Extrait à lire:

━━━━━━━━━━━━━━━━

Le leader du parti Républicain va en effet lui aussi exploiter le sentiment de méfiance paranoïaque qui se faisait jour dans la population. Il en appellera à une critique du « Big Government » et du « Big Business », au nom d’une Amérique bafouée qui devrait reprendre ses droits. Sur les écrans, on verra alors émerger la race des surhommes bodybuildés, chargés à eux seuls, face à un monde corrompu, de rétablir l’ordre, redoublant en un sens l’image que Reagan cherchait lui-même à se donner dans l’arène politique.
Dans les années 1990, cependant, les Etats-Unis sembleront ragaillardis par le retour de la prospérité économique et la victoire écrasante de la guerre du Golfe. Le sentiment d’unité nationale sera rétabli, et l’ennemi, au cinéma, ne sera plus interne au système, mais extérieur à lui : il s’agira par exemple des extraterrestres d’Independence Day (1996), auxquels ne sera pas confronté un héros isolé et persécuté, comme dans les années 1970 et 1980, mais bien l’ensemble de la nation. On verra à l’écran des hommes et des femmes de toutes origines ethniques (WASP, blacks, latinos, etc.) et sociales (pauvres, riches, civils, militaires, hommes politiques) oeuvrer collectivement – et même parfois se sacrifier – pour la grandeur et l’indépendance de leur pays. Le paradoxe est ici encore qu’une idéologie plutôt connotée au départ comme « ouverte » et « tolérante » (la solidarité entre les divers groupes culturels) aboutit au final à un discours franchement nationaliste et belliciste.

━━━━━━━━━━━━━━━━

Données fournies:
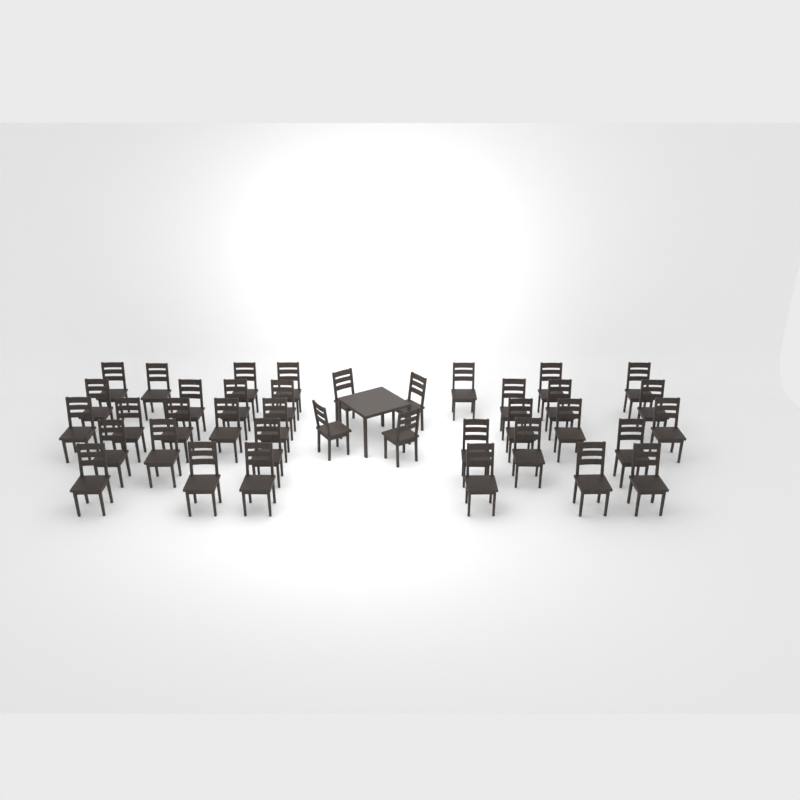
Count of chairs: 38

━━━━━━━━━━━━━━━━

Consignes à suivre:
Dans l'extrait sur le cinéma et la politique aux États-Unis, recopiez sans rien changer tout ce qui va de « Le leader du » jusqu'à « dans l’arène politique. ».

Réponse attendue:
Le leader du parti Républicain va en effet lui aussi exploiter le sentiment de méfiance paranoïaque qui se faisait jour dans la population. Il en appellera à une critique du « Big Government » et du « Big Business », au nom d’une Amérique bafouée qui devrait reprendre ses droits. Sur les écrans, on verra alors émerger la race des surhommes bodybuildés, chargés à eux seuls, face à un monde corrompu, de rétablir l’ordre, redoublant en un sens l’image que Reagan cherchait lui-même à se donner dans l’arène politique.